Right after Geraldine Ferraro was nominated for Vice President, a shoe company ran an ad in a women's fashion magazine with the tag line, "Every woman needs a platform to speak from," over a picture of an admittedly hot shoe with a three-inch platform. I knew right then that Ferraro was going to lose. A 3-inch heel, be it platform or spike, is, it goes without saying, most emphatically not the sort of platform we needed. The advertiser viciously trivialized the platform Ferraro was running on. The ad's creators overtly sought to channel all our political ambitions into a "suitable" direction for women and girls, and away from real power--as Wolf points out, much in our consumer society does. It's almost as if the shoe guys were saying,
"It's ok girls. You aren't ready for the White House, but here's this cool consolation prize--a pair of shoes you could break your ankle falling off of. Be careful when you walk, but hey. At least you'll look sexy! which is all you girls really want out of life anyway, right? Not to mention that we guys are much more comfortable if you stay in that space, ok?"
Now Dr. Isis has some truly hot shoes in a recent post. I bet she looks spectacular in them. And I am not, repeat not, criticizing her for wearing them. I like them. And given her station in life, they are obviously not the consolation prize. But Dr. Isis and I grew up in very different times. I was just coming of age when the second wave of feminism hit young women of my generation like a tsunami, and that, believe it or not, has a lot to do with how I feel about shoes.

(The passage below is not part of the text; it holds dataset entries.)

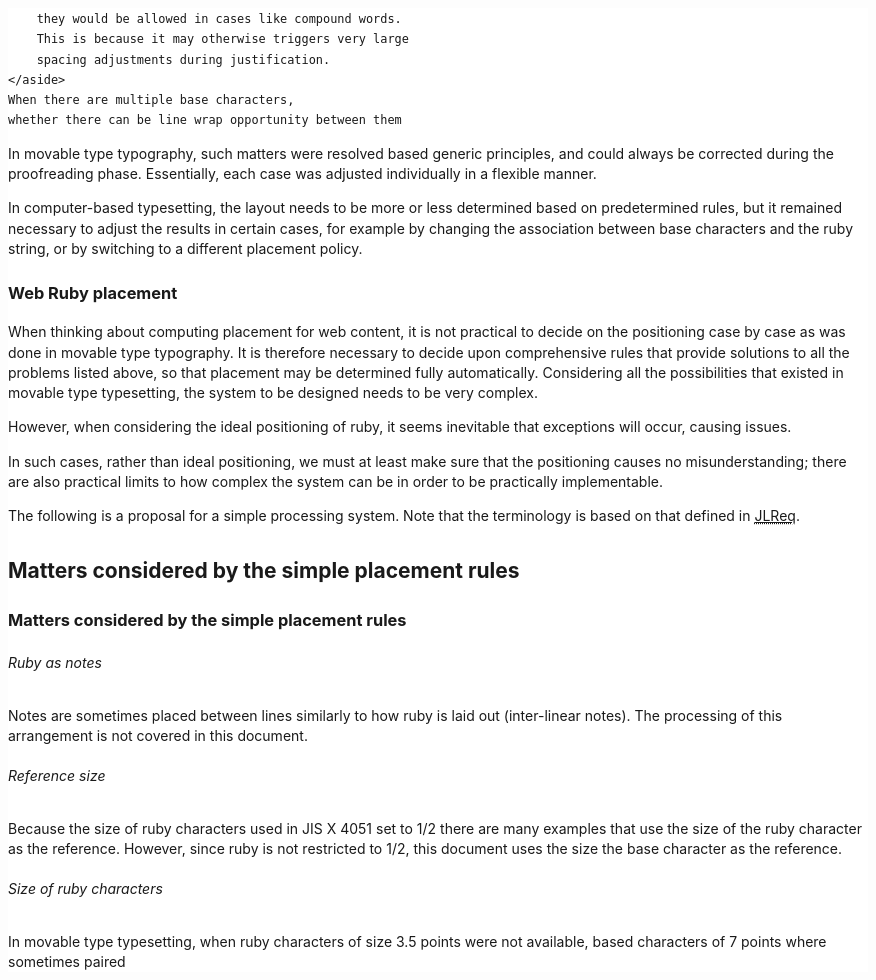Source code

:         they would be allowed in cases like compound words.
        This is because it may otherwise triggers very large
        spacing adjustments during justification.
    </aside>
    When there are multiple base characters,
    whether there can be line wrap opportunity between them

In movable type typography,
such matters were resolved based generic principles,
and could always be corrected during the proofreading phase.
Essentially, each case was adjusted individually in a flexible manner.

In computer-based typesetting,
the layout needs to be more or less determined based on predetermined rules,
but it remained necessary to adjust the results in certain cases,
for example by changing the association between base characters
and the ruby string,
or by switching to a different placement policy.

### Web Ruby placement

When thinking about computing placement for web content,
it is not practical to decide on the positioning
case by case as was done in movable type typography.
It is therefore necessary to decide upon comprehensive rules
that provide solutions to all the problems listed above,
so that placement may be determined fully automatically.
Considering all the possibilities that existed in movable type typesetting,
the system to be designed needs to be very complex.

However, when considering the ideal positioning of ruby,
it seems inevitable that exceptions will occur, causing issues.

In such cases, rather than ideal positioning,
we must at least make sure that the positioning causes no misunderstanding;
there are also practical limits to how complex the system can be
in order to be practically implementable.

The following is a proposal for a simple processing system.
Note that the terminology is based on that defined in
<a href="https://www.w3.org/TR/jlreq/"><abbr title="Requirements for Japanese Text Layout">JLReq</abbr></a>.

## Matters considered by the simple placement rules

### Matters considered by the simple placement rules

<aside>
    <h6>Ruby as notes</h6>
    Notes are sometimes placed between lines
    similarly to how ruby is laid out
    (inter-linear notes).
    The processing of this arrangement is not covered in this document.
</aside>
<aside>
    <h6>Reference size</h6>
    Because the size of ruby characters used in JIS X 4051 set to 1/2
    there are many examples that use the size of the ruby character as the reference.
    However, since ruby is not restricted to 1/2,
    this document uses the size the base character as the reference.
</aside>
<aside>
    <h6>Size of ruby characters</h6>
    In movable type typesetting,
    when ruby characters of size 3.5 points were not available,
    based characters of 7 points where sometimes paired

Rape crisis centers and battered women's shelters sprang up everywhere in the '70s, as did self-defense classes for women. And one of the things I learned early on was that high heels are literally crippling. For one thing, they actually damage your feet, legs, and back. No biggie--lots of things we consider fun or fashionable are not good for us. Take chocolate, for example.

But feminists back then equated spike heels in particular with the ancient Chinese practice of foot-binding. If it was hard for a woman to walk, and her activities were thereby severely restricted, it was obviously going to be easier to keep her in her place--to wit, submissive and dependent. And as the women who ran the self-defense classes pointed out, it is damn difficult to run, kick, or fight wearing spikes. (Although removed from the foot, they do make pretty good weapons.)

So to me shoes are important to mobility. If I'm not mobile in them, I won't buy them. These are my office and classroom shoes. They are simply the most stable, comfortable shoes I have ever owned. They are Brooks and you can buy them here (although I got mine cheaper on e-bay). I have two pair (the other pair is tan) and if they ever start making them in purple, Dr. Isis, I shall have a pair of them, too!

2 comments:

Isis the Scientist said...

Virginia, thank you for this perspective. You keep rocking your Brooks. I am finding my race stripe shoes to be completely comfortable, but your Brooks are looking pretty comfortable too.

Liberality said...

I wear low healed boots during the winter. I don't wear heals and I don't like them. Very nice blog you have here. Came via Twisty's place.